▸ Your instructions:
Exact wording is required: give all the records again, minus the pictures.

▸ Records for processing:
=== Section Start ===

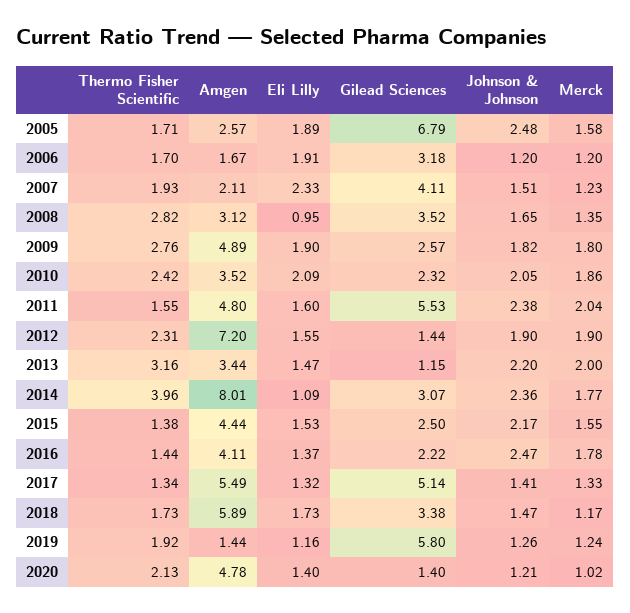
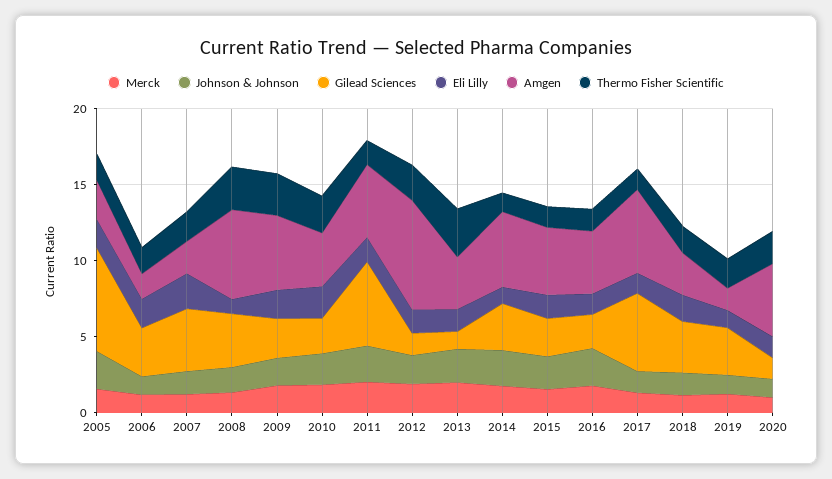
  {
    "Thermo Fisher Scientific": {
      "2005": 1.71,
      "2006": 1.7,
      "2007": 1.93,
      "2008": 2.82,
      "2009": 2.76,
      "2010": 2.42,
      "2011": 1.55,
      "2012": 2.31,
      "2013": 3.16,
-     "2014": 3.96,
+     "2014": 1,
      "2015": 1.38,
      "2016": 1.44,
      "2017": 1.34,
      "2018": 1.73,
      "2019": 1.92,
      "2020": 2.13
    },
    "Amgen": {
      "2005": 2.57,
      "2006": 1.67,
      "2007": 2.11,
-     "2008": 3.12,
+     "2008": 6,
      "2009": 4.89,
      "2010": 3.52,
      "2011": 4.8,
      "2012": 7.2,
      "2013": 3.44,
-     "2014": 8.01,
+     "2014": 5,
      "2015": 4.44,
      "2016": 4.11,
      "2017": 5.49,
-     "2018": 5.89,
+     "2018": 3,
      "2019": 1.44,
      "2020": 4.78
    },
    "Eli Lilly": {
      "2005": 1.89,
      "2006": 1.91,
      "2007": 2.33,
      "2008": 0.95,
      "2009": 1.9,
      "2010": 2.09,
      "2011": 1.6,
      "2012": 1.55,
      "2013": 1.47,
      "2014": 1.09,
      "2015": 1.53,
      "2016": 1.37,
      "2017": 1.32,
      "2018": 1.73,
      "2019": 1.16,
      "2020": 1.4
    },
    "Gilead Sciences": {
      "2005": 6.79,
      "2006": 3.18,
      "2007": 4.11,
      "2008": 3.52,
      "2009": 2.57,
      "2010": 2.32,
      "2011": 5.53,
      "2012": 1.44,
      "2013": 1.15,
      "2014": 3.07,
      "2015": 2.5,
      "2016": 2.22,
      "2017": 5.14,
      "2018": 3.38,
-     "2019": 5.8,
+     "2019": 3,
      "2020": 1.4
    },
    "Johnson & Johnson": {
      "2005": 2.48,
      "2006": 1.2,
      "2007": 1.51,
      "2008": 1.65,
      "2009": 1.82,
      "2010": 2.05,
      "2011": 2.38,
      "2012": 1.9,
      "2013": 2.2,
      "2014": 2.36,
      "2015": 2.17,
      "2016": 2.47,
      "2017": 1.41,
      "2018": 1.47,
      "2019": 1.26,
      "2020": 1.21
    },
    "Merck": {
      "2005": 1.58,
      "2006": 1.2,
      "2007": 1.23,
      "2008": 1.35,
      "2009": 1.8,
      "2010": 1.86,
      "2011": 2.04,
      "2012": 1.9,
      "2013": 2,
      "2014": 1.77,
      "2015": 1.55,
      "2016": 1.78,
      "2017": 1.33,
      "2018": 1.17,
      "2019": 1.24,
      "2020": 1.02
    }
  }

=== Section End ===

▸ Finished exercise:
  {
    "Thermo Fisher Scientific": {
      "2005": 1.71,
      "2006": 1.7,
      "2007": 1.93,
      "2008": 2.82,
      "2009": 2.76,
      "2010": 2.42,
      "2011": 1.55,
      "2012": 2.31,
      "2013": 3.16,
-     "2014": 3.96,
+     "2014": 1,
      "2015": 1.38,
      "2016": 1.44,
      "2017": 1.34,
      "2018": 1.73,
      "2019": 1.92,
      "2020": 2.13
    },
    "Amgen": {
      "2005": 2.57,
      "2006": 1.67,
      "2007": 2.11,
-     "2008": 3.12,
+     "2008": 6,
      "2009": 4.89,
      "2010": 3.52,
      "2011": 4.8,
      "2012": 7.2,
      "2013": 3.44,
-     "2014": 8.01,
+     "2014": 5,
      "2015": 4.44,
      "2016": 4.11,
      "2017": 5.49,
-     "2018": 5.89,
+     "2018": 3,
      "2019": 1.44,
      "2020": 4.78
    },
    "Eli Lilly": {
      "2005": 1.89,
      "2006": 1.91,
      "2007": 2.33,
      "2008": 0.95,
      "2009": 1.9,
      "2010": 2.09,
      "2011": 1.6,
      "2012": 1.55,
      "2013": 1.47,
      "2014": 1.09,
      "2015": 1.53,
      "2016": 1.37,
      "2017": 1.32,
      "2018": 1.73,
      "2019": 1.16,
      "2020": 1.4
    },
    "Gilead Sciences": {
      "2005": 6.79,
      "2006": 3.18,
      "2007": 4.11,
      "2008": 3.52,
      "2009": 2.57,
      "2010": 2.32,
      "2011": 5.53,
      "2012": 1.44,
      "2013": 1.15,
      "2014": 3.07,
      "2015": 2.5,
      "2016": 2.22,
      "2017": 5.14,
      "2018": 3.38,
-     "2019": 5.8,
+     "2019": 3,
      "2020": 1.4
    },
    "Johnson & Johnson": {
      "2005": 2.48,
      "2006": 1.2,
      "2007": 1.51,
      "2008": 1.65,
      "2009": 1.82,
      "2010": 2.05,
      "2011": 2.38,
      "2012": 1.9,
      "2013": 2.2,
      "2014": 2.36,
      "2015": 2.17,
      "2016": 2.47,
      "2017": 1.41,
      "2018": 1.47,
      "2019": 1.26,
      "2020": 1.21
    },
    "Merck": {
      "2005": 1.58,
      "2006": 1.2,
      "2007": 1.23,
      "2008": 1.35,
      "2009": 1.8,
      "2010": 1.86,
      "2011": 2.04,
      "2012": 1.9,
      "2013": 2,
      "2014": 1.77,
      "2015": 1.55,
      "2016": 1.78,
      "2017": 1.33,
      "2018": 1.17,
      "2019": 1.24,
      "2020": 1.02
    }
  }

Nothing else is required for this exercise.